Tuesday, August 03, 1999

Dress code eliminates some gear for safety

The Cincinnati Enquirer

        Seventeen-year-old Malia Novak will have to cull quite a few pairs of shoes from her wardrobe before she can start her senior year at Boone County High School.

        Because of new additions to the school's student dress code, focused on student safety, Malia is prohibited from wearing sandals without straps attached to the heel — a staple in her closet.

        The administration is concerned that the trendy shoes cause accidents on the stairs and tripping in the halls.

        “I think people probably trip because they're clumsy, not because of their shoes,” Malia said. “But everyone has to follow the new rules, not just me. I can handle this for a year.”

        Other items banned from the students' wardrobe are spandex clothes, shorts, baggy oversized pants, sunglasses, hats and revealing tops.

        Assistant Principal Ken Spurlock said most of the dress code changes are the result of the site-based council's concern for school safety. Backpacks and bags that are not clear or made of mesh must remain in lockers, as well as coats and jackets. Pants that drag on the floor have been banned for fear they trip students.

        “We're not trying to take away anyone's personal freedom and we're long way off from having to have a uniform,” Mr. Spurlock said. “We really just want our students to feel safe in school and to know there are limits to what they can wear here and in the workplace.”

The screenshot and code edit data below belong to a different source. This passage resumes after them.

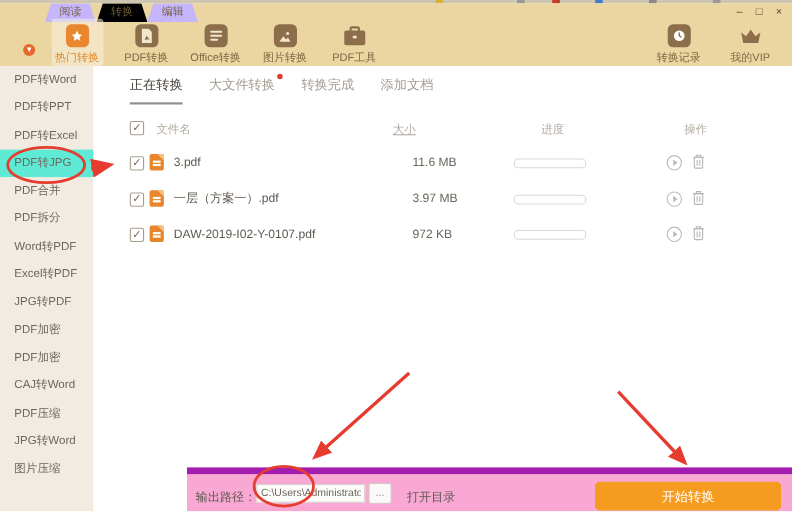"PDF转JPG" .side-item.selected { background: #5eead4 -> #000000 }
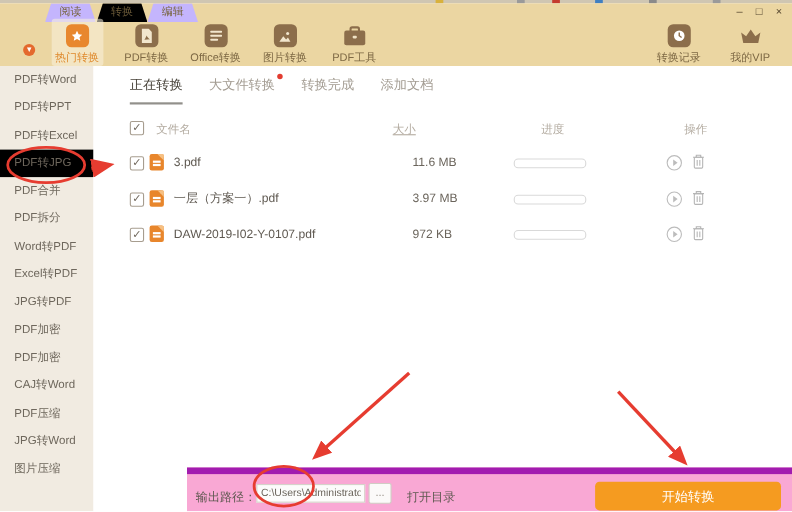"PPT转PDF" div.side-item { html: none -> <div>PPT转PDF</div> }
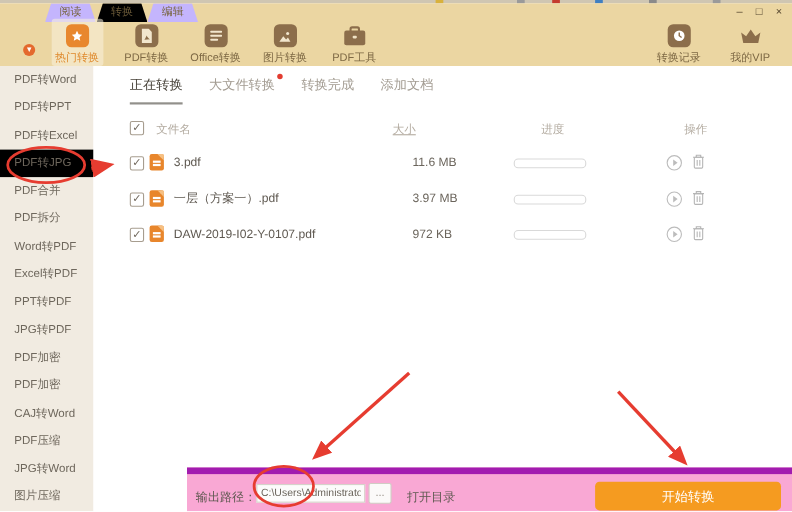"输出路径：" .footer { background: #f9a8d4 -> #fdba74; border-top: 6px solid #a21caf -> 1px solid #a21caf; font-family: none -> Liberation Mono, monospace }
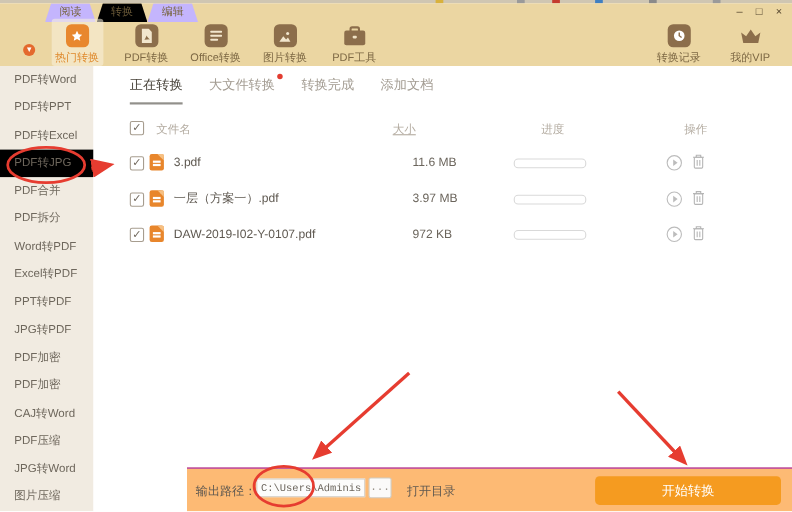"开始转换" .start-btn { width: 169px -> 145px }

        Starting this fall, skirts and dresses must pass the “flamingo” test, in which students stand on one leg with feet flat on the floor and one knee bent a 90-degree angle. If the back of the skirt touches the bent leg it's considered long enough.

        Shorts and skorts (shorts with a skirt in front) also are prohibited. In the past, students were allowed to wear them for the first 20 days and the last 20 days of the school year. But since air-conditioning has been introduced, Mr. Spurlock said that is no longer necessary.

        Incoming senior Jessica L. Straw said the rules are reasonable. She had to wear layers of clothes in August to combat the high-powered air-conditioning unit. “It's freezing in there!” she said. “I have to wear jeans and a sweat shirt so I can concentrate on my work.

        “All the people who wear shorts complain about how cold they are anyway.” Jessica said most students will grudgingly obey the dress code, but many will test its limits.

        “I understand the reasoning behind the rules,” she said. “The current dress code gets abused every day. We would have to have these changes if people didn't take it so far.”

        The school will call parents of students found in violation of the dress code and ask them to bring the student a change of clothing. Class time missed in order to change clothing will be considered unexcused. Repeat offenders may receive further discipline such as suspension.